The Hindu festival of Holi initially inspired the unique action photography that beautifully captures paint pigment spontaneously thrown into the air. The luminosity of the raw pigment is juxtaposed against the clear blue sky as if it were dancing in space. Holi is also known as the Festival of Colours and is an occasion every year for the strict codes of conduct governing Hindu culture to be relaxed.
Whilst removed from this religious and social context, the artworks generate an emotive response. We might recall throwing bundles of leaves in the air as a child or water fights as similar joyful expressions of released energy. This act of mark making with paint is recorded in a rhythmic, almost primeval way. The artists seek to engage the viewer in the work, provoking the sensation that they too are part of the gestural act.
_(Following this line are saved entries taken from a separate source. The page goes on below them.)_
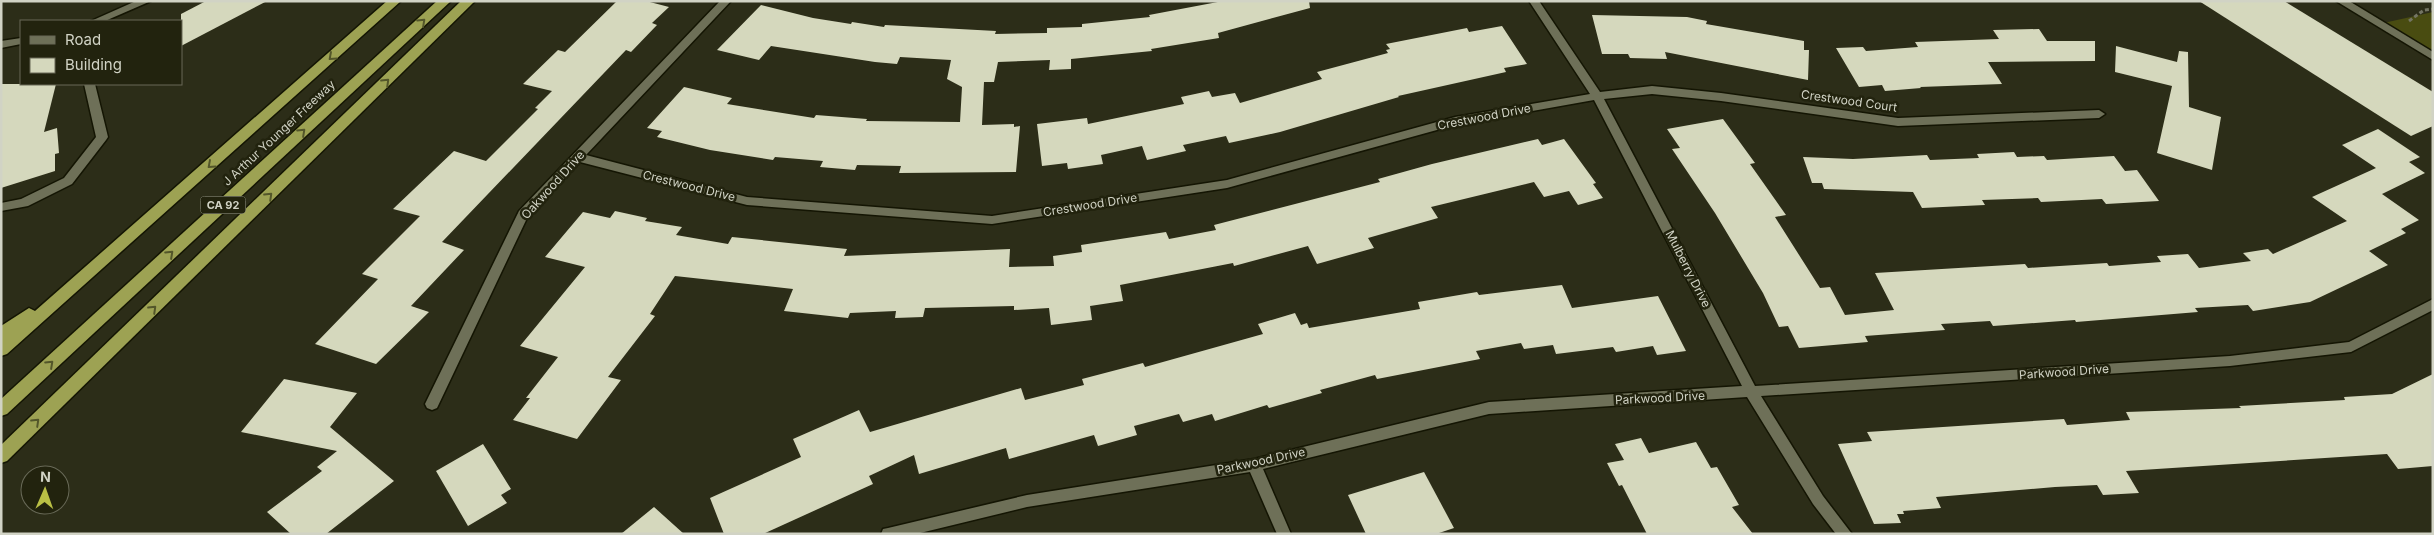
<svg xmlns="http://www.w3.org/2000/svg" width="2434" height="535" viewBox="0 0 2434 535" font-family="Inter,sans-serif">
<style>
.green{fill:#494c11}
.building{fill:#d5d8bd}
.lines{fill:none;stroke-linecap:round;stroke-linejoin:round}
.service-casing{stroke:#141503;stroke-width:3}
.minor-casing{stroke:#141503;stroke-width:3}
.tertiary-casing{stroke:#141503;stroke-width:3}
.motorway-casing{stroke:#141503;stroke-width:3}
.path{stroke:#747563;stroke-width:3;stroke-dasharray:4 2.5;stroke-linecap:butt}
.service{fill:#6e7058;fill-rule:evenodd}
.minor{fill:#6e7058;fill-rule:evenodd}
.tertiary{fill:#6e7058;fill-rule:evenodd}
.motorway{fill:#9da253;fill-rule:evenodd}
.oneway{stroke:#53562a}
.labels{text-anchor:middle;stroke-width:5;stroke-linejoin:round;paint-order:stroke}
.shield{fill:#22230e;stroke:#9c9e8e;stroke-width:1}
.shield-label{font-size:11px;font-weight:bold;fill:#d1d3c5}
.street-label{font-size:12px;fill:#d1d3c5;stroke:#22230e}
</style>
<rect width="100%" height="100%" fill="#2c2d18"/>
<polygon class="green" points="2433,12 2433,57 2379,24"/>
<g class="building">
<polygon points="206,1 267,1 181,46 181,14"/>
<polygon points="617,1 646,1 669,7 652,23 657,25 631,52 626,50 442,242 464,250 411,306 429,312 376,364 315,344 378,279 362,274 420,216 393,209 454,151 486,161 538,109 535,108 552,91 523,84 558,50 565,52"/>
<polygon points="1223,1 1309,1 1310,8 1218,33 1219,38 1151,49 1152,51 1071,59 1071,69 1049,70 1050,60 998,62 994,82 984,82 982,125 1014,124 1014,127 1020,126 1016,172 899,173 901,166 857,165 855,170 820,167 823,161 775,157 773,160 710,150 657,137 662,131 647,128 684,87 732,98 727,104 814,118 816,115 867,119 866,121 960,122 962,87 947,79 951,60 900,57 897,64 875,62 771,46 759,60 717,50 761,5 813,18 851,24 852,22 884,27 885,25 996,31 995,34 1047,33 1047,28 1082,27 1082,24 1150,17 1149,15"/>
<polygon points="2199,1 2284,1 2433,92 2433,126 2411,136"/>
<polygon points="1592,15 1687,17 1707,21 1706,24 1804,41 1804,50 1809,50 1808,80 1665,52 1667,59 1630,58 1628,54 1602,54"/>
<polygon points="1502,26 1527,64 1504,68 1506,72 1398,96 1399,97 1280,132 1229,143 1226,136 1183,145 1186,151 1147,160 1142,146 1101,155 1103,164 1068,169 1067,163 1042,166 1037,124 1087,118 1088,124 1184,104 1181,97 1209,91 1212,97 1235,93 1240,103 1322,79 1317,72 1388,53 1386,50 1390,49 1386,44 1467,28 1469,32"/>
<polygon points="2039,29 2047,41 2095,41 2095,61 1988,62 2002,84 1920,87 1921,88 1885,91 1882,85 1859,87 1836,48 1863,47 1866,51 1918,47 1915,42 1999,39 1993,30"/>
<polygon points="2116,46 2177,62 2179,51 2188,52 2189,107 2221,117 2212,170 2157,153 2172,86 2115,72"/>
<polygon points="1,84 56,84 44,132 57,128 59,153 55,154 55,171 1,188"/>
<polygon points="1723,119 1755,163 1750,164 1786,215 1775,217 1820,288 1830,287 1845,315 1894,310 1875,273 2025,264 2028,268 2107,263 2109,266 2161,262 2157,256 2188,254 2199,268 2251,261 2243,253 2268,249 2273,254 2347,221 2312,197 2376,168 2342,145 2378,129 2420,157 2409,162 2425,173 2382,194 2419,220 2401,229 2406,233 2369,251 2388,265 2310,302 2253,311 2248,305 2195,308 2198,312 2076,322 2075,320 1993,326 1990,321 1941,324 1945,330 1865,336 1868,342 1799,348 1788,326 1779,327 1763,293 1715,213 1672,149 1680,148 1667,129"/>
<polygon points="1538,139 1542,145 1564,139 1596,183 1593,184 1603,198 1578,205 1569,191 1544,197 1534,182 1431,207 1438,218 1368,238 1374,248 1317,264 1308,246 1234,266 1233,263 1120,285 1123,301 1090,306 1092,320 1051,325 1049,308 1014,310 1014,306 925,308 923,317 895,318 896,311 850,313 848,318 784,311 793,289 675,276 650,314 655,316 608,377 621,380 577,439 513,420 530,398 526,398 558,357 520,346 585,267 545,257 583,212 610,218 615,211 647,218 645,221 682,227 676,235 728,244 732,237 847,249 844,256 1010,249 1009,267 1054,266 1053,256 1082,252 1081,245 1166,232 1169,239 1216,230 1214,225 1380,182 1378,179 1432,164"/>
<polygon points="2014,152 2017,157 2044,156 2047,160 2114,156 2125,171 2137,170 2159,201 2106,204 2102,199 2041,202 2038,198 1982,200 1985,205 1922,208 1913,192 1824,189 1822,183 1812,183 1803,157 1853,159 1927,155 1930,160 1979,158 1977,154"/>
<polygon points="1562,285 1572,308 1658,296 1686,351 1657,355 1653,346 1616,352 1613,347 1556,354 1553,345 1524,349 1521,343 1476,351 1480,359 1377,379 1375,375 1320,390 1322,393 1269,408 1267,405 1215,421 1212,414 1183,422 1179,414 1134,426 1137,435 1098,446 1094,435 1009,459 1006,448 919,474 914,455 869,476 873,484 763,534 724,534 710,498 801,457 793,439 859,410 870,432 1021,388 1025,400 1084,385 1082,379 1143,363 1145,367 1263,334 1258,324 1295,313 1301,325 1307,323 1309,328 1420,309 1418,302 1477,292 1479,295"/>
<polygon points="2433,374 2433,466 2398,469 2387,454 2126,471 2139,493 2103,495 2097,485 2055,487 1936,497 1941,508 1903,511 1904,514 1897,514 1901,523 1874,524 1838,444 1872,441 1867,432 2064,419 2067,425 2130,420 2126,412 2241,408 2239,406 2345,400 2344,397 2392,394"/>
<polygon points="284,379 357,393 330,427 394,481 326,534 291,534 267,512 322,471 317,467 337,451 241,432"/>
<polygon points="1641,438 1649,453 1696,442 1711,468 1717,467 1739,505 1732,507 1753,534 1647,534 1622,485 1619,486 1607,463 1624,460 1615,444"/>
<polygon points="483,444 511,489 501,495 507,503 468,526 436,471"/>
<polygon points="1424,472 1454,528 1436,534 1366,534 1348,495"/>
<polygon points="654,507 684,534 621,534"/>
</g>
<g class="lines">
<g class="service-casing">
<polygon id="service" points="84,84 95,84 108,137 106,140 72,184 28,206 1,211 1,203 21,199 64,178 96,137"/>
</g>
<g class="minor-casing">
<g id="minor">
<polygon points="136,1 151,1 105,21 91,21"/>
<polygon points="720,1 731,1 586,155 747,197 992,216 1227,180 1455,117 1590,94 1529,1 1539,1 1600,92 1652,86 1721,93 1898,118 2099,110 2105,114 2099,118 1898,126 1721,101 1652,94 1604,99 1755,386 2230,356 2349,342 2433,299 2433,310 2351,352 2230,366 1761,396 1823,496 1852,534 1836,534 1813,504 1747,397 1489,414 1263,469 1291,534 1277,534 1250,472 1027,507 916,534 881,534 883,529 888,528 1027,495 1254,459 1489,402 1742,386 1594,100 1455,125 1227,188 992,224 747,205 580,162 528,216 437,408 432,410 427,408 425,404 519,211"/>
<polygon points="21,38 21,44 1,48 1,41"/>
</g>
</g>
<g class="tertiary-casing">
<polygon id="tertiary" points="2336,1 2349,1 2433,52 2433,60"/>
</g>
<g class="motorway-casing">
<g id="motorway">
<polygon points="387,1 401,1 7,354 1,356 1,326 29,308 35,311"/>
<polygon points="437,1 451,1 7,414 1,416 1,399"/>
<polygon points="461,1 475,1 7,461 1,463 1,445"/>
</g>
</g>
<polyline class="path" points="2409,21 2424,10 2433,9"/>
<use href="#service" class="service"/>
<use href="#minor" class="minor"/>
<use href="#tertiary" class="tertiary"/>
<use href="#motorway" class="motorway"/>
</g>
<defs><path id="oneway-chevron" d="M-2-3.5L2.5 0L-2 3.5" fill="none" stroke-width="1.6" stroke-linecap="round" stroke-linejoin="round" transform="scale(1.25)"/></defs>
<g class="oneway">
<use href="#oneway-chevron" transform="translate(422 22) rotate(-43)"/>
<use href="#oneway-chevron" transform="translate(332 57) rotate(138)"/>
<use href="#oneway-chevron" transform="translate(386 82) rotate(-44)"/>
<use href="#oneway-chevron" transform="translate(302 132) rotate(-43)"/>
<use href="#oneway-chevron" transform="translate(211 165) rotate(138)"/>
<use href="#oneway-chevron" transform="translate(269 196) rotate(-44)"/>
<use href="#oneway-chevron" transform="translate(170 254) rotate(-43)"/>
<use href="#oneway-chevron" transform="translate(153 309) rotate(-44)"/>
<use href="#oneway-chevron" transform="translate(50 364) rotate(-43)"/>
<use href="#oneway-chevron" transform="translate(36 422) rotate(-44)"/>
</g>
<g class="labels">
<rect class="shield" x="200.5" y="196.5" width="45" height="17" rx="4"/>
<g class="shield-label">
<text x="223" y="209">CA 92</text>
</g>
<g class="street-label">
<text transform="translate(1849 101) rotate(8)" y="4">Crestwood Court</text>
<text transform="translate(1484 117) rotate(-11)" y="4">Crestwood Drive</text>
<text transform="translate(279 133) rotate(-43)" y="4">J Arthur Younger Freeway</text>
<text transform="translate(553 185) rotate(-48)" y="4">Oakwood Drive</text>
<text transform="translate(689 186) rotate(14)" y="4">Crestwood Drive</text>
<text transform="translate(1090 205) rotate(-9)" y="4">Crestwood Drive</text>
<text transform="translate(1688 269) rotate(63)" y="4">Mulberry Drive</text>
<text transform="translate(2064 372) rotate(-4)" y="4">Parkwood Drive</text>
<text transform="translate(1660 398) rotate(-3)" y="4">Parkwood Drive</text>
<text transform="translate(1261 461) rotate(-12)" y="4">Parkwood Drive</text>
</g>
</g>
<rect width="2434" height="535" fill="none" stroke="#d1d3c5" stroke-width="5"/>
<rect x="20" y="20" width="162" height="65" fill="#22230e" stroke="#686957"/>
<rect x="30" y="36" width="25" height="8" fill="#6e7058" stroke="#686957"/>
<text x="65" y="45" font-size="15" fill="#d1d3c5">Road</text>
<rect x="30" y="58" width="25" height="15" fill="#d5d8bd" stroke="#686957"/>
<text x="65" y="70" font-size="15" fill="#d1d3c5">Building</text>
<g transform="translate(45 490) rotate(2)"><circle r="24" fill="#22230e" stroke="#686957"/>
<path d="M0-4L9 19L0 12L-9 19Z" fill="#bac045"/>
<text y="-8" font-size="14" font-weight="bold" text-anchor="middle" fill="#d1d3c5">N</text>
</g>
</svg>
The photograph is the only record of the ‘painting in space’, capturing a fleeting moment in time. The work plays on the transient nature of light and form, and also creates a dialogue about the ephemeral aspect of art. What we see can only ever be a minute fraction of what existed, that is the eternal conundrum of a mechanically made image and optical knowledge- a subject that the Carters have been keen to explore.
The physical act of throwing the pigment is an essential aspect of the finished work. Explosions of paint pigment captured at 1/8000th of a second retain the energy of the act itself, suspended in space. The resulting photograph, no easy thing to create, is a physical manifestation of the actual performance, creating an imprint of the creative act. There is a duality at play in the work between considered action and forces beyond the artists’ control. Though they have a general notion of what they hope to create, ultimately the paint pigment has a life of its own.
These compelling images are essentially about colour and an unpredictable interaction with form and light. Rich manmade paint pigments against the unbeatable natural blue of the sky. The Carters create their own coloured clouds and when seen together as a body of work they go beyond the simple names for colours or festivals and cultures and stand for something more eternal and ultimately, joyful.